四月一日 朝2
太陽が無いことに違和感がありすぎてもう一つの違和感に思考が行かなかった。
「まあ無理も無いか」
そう呟きながら携帯で110番にすぐにでもかけられるように準備をする。
台所のドアを勢い良く開け、
「誰だお前!?」
その誰かの姿を確認する前に叫ぶ。誰がいるかは分からないが誰かが居ることは分かっていた。それもそうだ、俺以外誰も居ないはずの家で起きて、俺が作ったわけでもないのに朝食の匂いがするのはどう考えてもおかしいだろう。もっと早くに気付いておくべきだったかもしれん。

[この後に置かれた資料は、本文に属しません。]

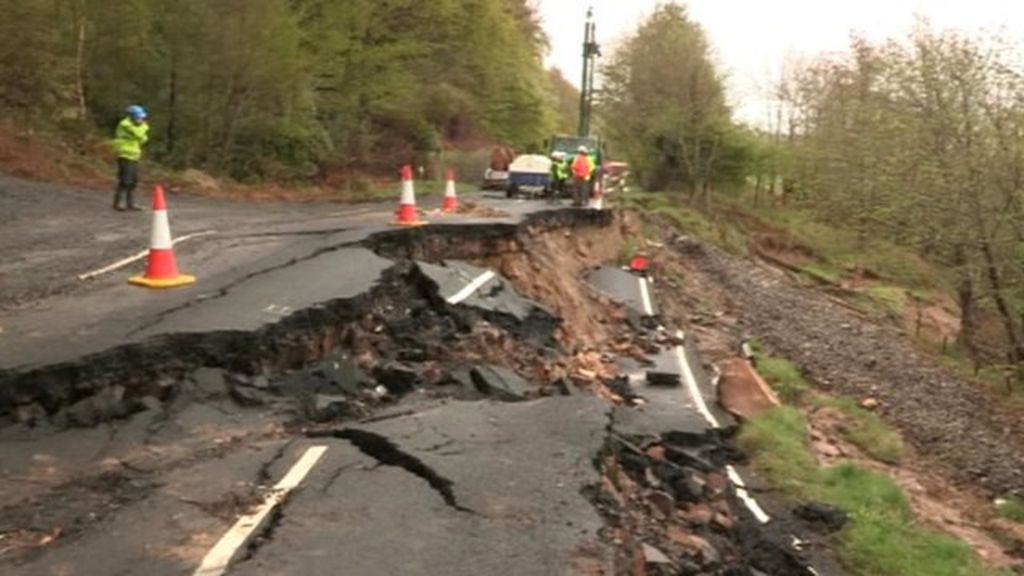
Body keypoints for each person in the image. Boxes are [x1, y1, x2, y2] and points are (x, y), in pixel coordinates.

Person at [112, 105, 149, 211]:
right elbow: (139, 134)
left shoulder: (135, 125)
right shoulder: (125, 124)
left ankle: (130, 203)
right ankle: (117, 203)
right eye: (138, 117)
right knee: (125, 180)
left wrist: (142, 132)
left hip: (134, 155)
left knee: (133, 180)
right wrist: (144, 127)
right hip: (125, 154)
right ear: (132, 116)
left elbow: (144, 139)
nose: (141, 119)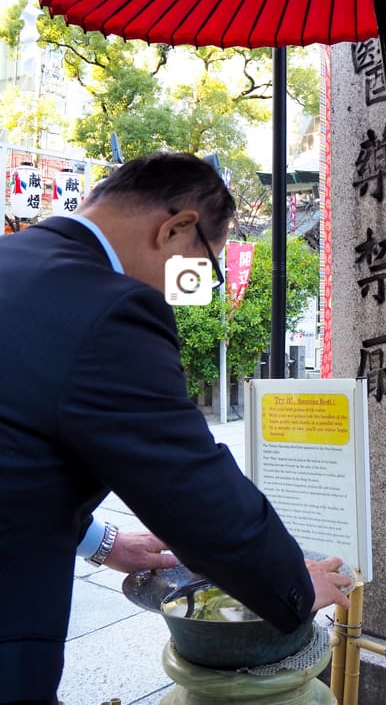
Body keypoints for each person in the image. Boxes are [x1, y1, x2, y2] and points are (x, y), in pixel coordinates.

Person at [0, 152, 351, 704]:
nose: (181, 290)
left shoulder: (13, 259)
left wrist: (100, 540)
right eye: (202, 264)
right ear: (176, 228)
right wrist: (297, 586)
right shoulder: (110, 308)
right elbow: (193, 489)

しかし、俺が叫んだにも関わらずそいつはいたって冷静にこちらに振り向き、
「おはようございます夜介様」
と、挨拶をしてきた。なぜそいつは冷静なのか。それよりも気になることがあった。なぜ俺の名
「なぜ俺の名前を知っている?とでも言いたげな顔をしていますね。」
前・・・を・・・
「先読みされた!」
クスクス笑うそいつ。なんか悔しい。
「ああそうさ!なぜ俺の名前を知っているのか説明しろ!」
少し赤面しながら言う俺に一枚の紙を見せてくるそいつ。
「今日からこの家のメイドとして働くことになりました。山吹 雷と申します。」
ふーんメイドねぇ・・・ってはぁ!?
「ちょっと頭が混乱してきた。四つほど質問いいか?」
「どうぞ。」
「質問一。メイドを雇った覚えも無ければメイドを雇う意味も分からん。それについて教えてくれ。」
「私を雇ったのは旅行中の夜介様のご両親なので知らないのは無理も無いでしょう。雇われた理由は私も聞かされてないのでお答え出来ません。」
と、山吹 雷が話し終わったタイミングで母からの着信。
ピッ
『もしもし夜介ー?元気ー?勉強してるー?
ちゃんとご飯食べてるー?』
「そんなことより山吹 雷について話せ!」
『あら〜雷ちゃんもう来てたの〜?早かったわね〜。可愛いでしょ〜?手ぇ出したらダメだからね〜。』
『そうじゃなくてメイドを雇った理由を話せ!』
目の前に山吹 雷が居ることも忘れて大声を出してしまう。しかし、俺がそれを聞くと急に真剣な声色で母は話し出した。
『私とお父さんはもうダメかもしれない。』
「・・・えっ!?」
『私とお父さんは・・・もうイタリアの料理無しじゃ生きていけないの!』
「・・・は?」
『旅行のつもりで来たイタリアだったのに料理が美味し過ぎるので私とお父さんはイタリアに住むことに決めました!』
「・・・」
『だから雷ちゃんを雇ったのよ。あんた達のお世話のお願いしてあるから。もう一回言っておくけど手ぇ出しちゃダ』
プツッ
母が言い終わる前に切ってしまった。まあ馬鹿馬鹿しい理由だがこれが事実なら仕方ない。とにかく理由は分かった。
「夜介様のお母様の声は大きいのでこちらにも聞こえましたし理解しました。」
そうか、説明する手間が省けた。
「じゃあ質問二。メイドって言う癖になんだその格好は!?」
メイドってのはメイド服着てるもんだろ。なんで・・・
「なんで包帯しか身につけて無いんだよ!」
「私の家は貧乏なので。」
貧乏にも程があんだろ・・・。包帯しか身につけて無く、露出度も低いが、なんかエロいな。目のやり場に困る。
「じゃあ質問三。ら、雷ちゃんと呼んでもよろしいでしょうか?(キリッ)」
「どうぞ♪」
もしかしたら拒否されるかもと思ったがOKだった。というかむしろ嬉しそう。
「じゃあ質問四。これが一番重要な質問なんだが・・・太陽が無い理由を知っていたら教えてくれ。」
「・・・っ!?」
明らかに同様する雷ちゃん。太陽に関する情報が得られると心の中でガッツポーズ。しかし、彼女の次の言葉は、
「知りません。それよりも朝食にしましょう。冷めてしまっては勿体無いです。」
「話をそらすな!」
ぐ〜〜〜
「やっぱ朝食にしよう。そうしよう。」
腹が鳴ったことに照れる俺に雷ちゃんは笑顔で応じるのであった。